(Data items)
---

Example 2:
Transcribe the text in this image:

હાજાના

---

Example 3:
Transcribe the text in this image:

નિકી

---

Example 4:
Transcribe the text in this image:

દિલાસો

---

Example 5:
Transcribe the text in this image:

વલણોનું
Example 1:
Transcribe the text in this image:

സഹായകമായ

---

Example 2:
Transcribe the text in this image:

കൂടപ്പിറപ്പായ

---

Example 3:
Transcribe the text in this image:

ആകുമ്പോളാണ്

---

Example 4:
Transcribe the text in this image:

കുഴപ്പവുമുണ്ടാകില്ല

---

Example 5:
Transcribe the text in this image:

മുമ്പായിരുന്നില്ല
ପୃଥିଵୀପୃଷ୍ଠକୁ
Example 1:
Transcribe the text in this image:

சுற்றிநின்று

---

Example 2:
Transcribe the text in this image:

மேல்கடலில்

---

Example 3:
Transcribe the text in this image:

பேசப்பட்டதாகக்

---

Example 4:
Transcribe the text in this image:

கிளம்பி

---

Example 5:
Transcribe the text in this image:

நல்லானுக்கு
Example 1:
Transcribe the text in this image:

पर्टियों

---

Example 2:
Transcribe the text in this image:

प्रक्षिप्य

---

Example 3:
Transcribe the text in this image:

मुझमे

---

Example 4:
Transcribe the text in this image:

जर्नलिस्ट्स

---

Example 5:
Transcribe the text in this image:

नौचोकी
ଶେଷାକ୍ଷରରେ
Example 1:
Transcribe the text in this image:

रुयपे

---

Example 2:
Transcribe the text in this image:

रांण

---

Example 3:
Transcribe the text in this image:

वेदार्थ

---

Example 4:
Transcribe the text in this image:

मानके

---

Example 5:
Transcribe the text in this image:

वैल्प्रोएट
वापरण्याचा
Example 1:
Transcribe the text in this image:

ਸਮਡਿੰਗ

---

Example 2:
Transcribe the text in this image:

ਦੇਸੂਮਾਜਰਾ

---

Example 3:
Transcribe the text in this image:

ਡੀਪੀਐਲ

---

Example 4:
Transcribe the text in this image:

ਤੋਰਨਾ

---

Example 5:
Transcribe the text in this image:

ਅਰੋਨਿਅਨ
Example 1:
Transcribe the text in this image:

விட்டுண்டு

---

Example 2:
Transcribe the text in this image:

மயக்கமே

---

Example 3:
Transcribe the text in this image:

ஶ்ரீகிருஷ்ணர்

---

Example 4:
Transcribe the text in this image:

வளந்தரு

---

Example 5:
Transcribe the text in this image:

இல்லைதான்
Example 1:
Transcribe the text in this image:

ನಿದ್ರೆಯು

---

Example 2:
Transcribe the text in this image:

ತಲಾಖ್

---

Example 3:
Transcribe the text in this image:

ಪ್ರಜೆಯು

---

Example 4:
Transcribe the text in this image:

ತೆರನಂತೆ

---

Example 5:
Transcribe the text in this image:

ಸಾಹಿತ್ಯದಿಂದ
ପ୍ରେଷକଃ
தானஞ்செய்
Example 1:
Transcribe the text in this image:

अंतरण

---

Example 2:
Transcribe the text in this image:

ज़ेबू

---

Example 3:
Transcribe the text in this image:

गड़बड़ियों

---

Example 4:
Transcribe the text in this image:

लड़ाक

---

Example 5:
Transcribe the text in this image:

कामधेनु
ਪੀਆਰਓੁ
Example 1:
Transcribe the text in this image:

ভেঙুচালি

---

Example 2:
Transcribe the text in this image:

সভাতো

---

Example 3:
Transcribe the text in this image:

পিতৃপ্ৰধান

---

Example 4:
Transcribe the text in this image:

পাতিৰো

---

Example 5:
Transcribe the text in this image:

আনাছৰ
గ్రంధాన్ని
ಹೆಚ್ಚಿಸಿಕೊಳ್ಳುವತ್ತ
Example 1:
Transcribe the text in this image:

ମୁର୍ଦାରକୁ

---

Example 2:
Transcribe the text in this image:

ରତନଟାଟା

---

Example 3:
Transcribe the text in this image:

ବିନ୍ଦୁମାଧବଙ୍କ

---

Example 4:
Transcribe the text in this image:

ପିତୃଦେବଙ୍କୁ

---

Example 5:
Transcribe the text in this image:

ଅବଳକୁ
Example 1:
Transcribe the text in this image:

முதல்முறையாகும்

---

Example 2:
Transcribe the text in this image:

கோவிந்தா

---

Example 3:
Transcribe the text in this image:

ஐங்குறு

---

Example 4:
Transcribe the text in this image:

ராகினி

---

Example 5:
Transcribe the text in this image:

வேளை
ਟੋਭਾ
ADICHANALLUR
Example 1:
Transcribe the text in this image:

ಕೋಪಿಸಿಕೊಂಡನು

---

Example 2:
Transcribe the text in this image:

TASK DIRECTIONS ::
Transcribe all of the data so that each line matches the source exactly.

RESPONSE FOR THIS EXERCISE ::
---

Example 2:
Transcribe the text in this image:

હાજાના

---

Example 3:
Transcribe the text in this image:

નિકી

---

Example 4:
Transcribe the text in this image:

દિલાસો

---

Example 5:
Transcribe the text in this image:

વલણોનું
Example 1:
Transcribe the text in this image:

സഹായകമായ

---

Example 2:
Transcribe the text in this image:

കൂടപ്പിറപ്പായ

---

Example 3:
Transcribe the text in this image:

ആകുമ്പോളാണ്

---

Example 4:
Transcribe the text in this image:

കുഴപ്പവുമുണ്ടാകില്ല

---

Example 5:
Transcribe the text in this image:

മുമ്പായിരുന്നില്ല
ପୃଥିଵୀପୃଷ୍ଠକୁ
Example 1:
Transcribe the text in this image:

சுற்றிநின்று

---

Example 2:
Transcribe the text in this image:

மேல்கடலில்

---

Example 3:
Transcribe the text in this image:

பேசப்பட்டதாகக்

---

Example 4:
Transcribe the text in this image:

கிளம்பி

---

Example 5:
Transcribe the text in this image:

நல்லானுக்கு
Example 1:
Transcribe the text in this image:

पर्टियों

---

Example 2:
Transcribe the text in this image:

प्रक्षिप्य

---

Example 3:
Transcribe the text in this image:

मुझमे

---

Example 4:
Transcribe the text in this image:

जर्नलिस्ट्स

---

Example 5:
Transcribe the text in this image:

नौचोकी
ଶେଷାକ୍ଷରରେ
Example 1:
Transcribe the text in this image:

रुयपे

---

Example 2:
Transcribe the text in this image:

रांण

---

Example 3:
Transcribe the text in this image:

वेदार्थ

---

Example 4:
Transcribe the text in this image:

मानके

---

Example 5:
Transcribe the text in this image:

वैल्प्रोएट
वापरण्याचा
Example 1:
Transcribe the text in this image:

ਸਮਡਿੰਗ

---

Example 2:
Transcribe the text in this image:

ਦੇਸੂਮਾਜਰਾ

---

Example 3:
Transcribe the text in this image:

ਡੀਪੀਐਲ

---

Example 4:
Transcribe the text in this image:

ਤੋਰਨਾ

---

Example 5:
Transcribe the text in this image:

ਅਰੋਨਿਅਨ
Example 1:
Transcribe the text in this image:

விட்டுண்டு

---

Example 2:
Transcribe the text in this image:

மயக்கமே

---

Example 3:
Transcribe the text in this image:

ஶ்ரீகிருஷ்ணர்

---

Example 4:
Transcribe the text in this image:

வளந்தரு

---

Example 5:
Transcribe the text in this image:

இல்லைதான்
Example 1:
Transcribe the text in this image:

ನಿದ್ರೆಯು

---

Example 2:
Transcribe the text in this image:

ತಲಾಖ್

---

Example 3:
Transcribe the text in this image:

ಪ್ರಜೆಯು

---

Example 4:
Transcribe the text in this image:

ತೆರನಂತೆ

---

Example 5:
Transcribe the text in this image:

ಸಾಹಿತ್ಯದಿಂದ
ପ୍ରେଷକଃ
தானஞ்செய்
Example 1:
Transcribe the text in this image:

अंतरण

---

Example 2:
Transcribe the text in this image:

ज़ेबू

---

Example 3:
Transcribe the text in this image:

गड़बड़ियों

---

Example 4:
Transcribe the text in this image:

लड़ाक

---

Example 5:
Transcribe the text in this image:

कामधेनु
ਪੀਆਰਓੁ
Example 1:
Transcribe the text in this image:

ভেঙুচালি

---

Example 2:
Transcribe the text in this image:

সভাতো

---

Example 3:
Transcribe the text in this image:

পিতৃপ্ৰধান

---

Example 4:
Transcribe the text in this image:

পাতিৰো

---

Example 5:
Transcribe the text in this image:

আনাছৰ
గ్రంధాన్ని
ಹೆಚ್ಚಿಸಿಕೊಳ್ಳುವತ್ತ
Example 1:
Transcribe the text in this image:

ମୁର୍ଦାରକୁ

---

Example 2:
Transcribe the text in this image:

ରତନଟାଟା

---

Example 3:
Transcribe the text in this image:

ବିନ୍ଦୁମାଧବଙ୍କ

---

Example 4:
Transcribe the text in this image:

ପିତୃଦେବଙ୍କୁ

---

Example 5:
Transcribe the text in this image:

ଅବଳକୁ
Example 1:
Transcribe the text in this image:

முதல்முறையாகும்

---

Example 2:
Transcribe the text in this image:

கோவிந்தா

---

Example 3:
Transcribe the text in this image:

ஐங்குறு

---

Example 4:
Transcribe the text in this image:

ராகினி

---

Example 5:
Transcribe the text in this image:

வேளை
ਟੋਭਾ
ADICHANALLUR
Example 1:
Transcribe the text in this image:

ಕೋಪಿಸಿಕೊಂಡನು

---

Example 2:
Transcribe the text in this image:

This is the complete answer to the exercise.